• **Task instructions**:
Please give back the listing exactly as it reads.

• **Given material**:
*** Begin section ***

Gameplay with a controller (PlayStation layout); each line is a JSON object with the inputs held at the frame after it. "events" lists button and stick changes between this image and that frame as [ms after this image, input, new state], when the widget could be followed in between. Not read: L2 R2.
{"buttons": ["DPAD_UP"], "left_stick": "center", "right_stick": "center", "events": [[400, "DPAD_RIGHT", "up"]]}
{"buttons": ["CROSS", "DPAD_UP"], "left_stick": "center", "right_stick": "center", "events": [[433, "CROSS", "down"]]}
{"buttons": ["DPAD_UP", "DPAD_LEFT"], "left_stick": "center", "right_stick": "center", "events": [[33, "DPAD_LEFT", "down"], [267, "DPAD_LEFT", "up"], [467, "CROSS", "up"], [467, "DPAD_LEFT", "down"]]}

*** End section ***

• **Solution to this task**:
Gameplay with a controller (PlayStation layout); each line is a JSON object with the inputs held at the frame after it. "events" lists button and stick changes between this image and that frame as [ms after this image, input, new state], when the widget could be followed in between. Not read: L2 R2.
{"buttons": ["DPAD_UP"], "left_stick": "center", "right_stick": "center", "events": [[400, "DPAD_RIGHT", "up"]]}
{"buttons": ["CROSS", "DPAD_UP"], "left_stick": "center", "right_stick": "center", "events": [[433, "CROSS", "down"]]}
{"buttons": ["DPAD_UP", "DPAD_LEFT"], "left_stick": "center", "right_stick": "center", "events": [[33, "DPAD_LEFT", "down"], [267, "DPAD_LEFT", "up"], [467, "CROSS", "up"], [467, "DPAD_LEFT", "down"]]}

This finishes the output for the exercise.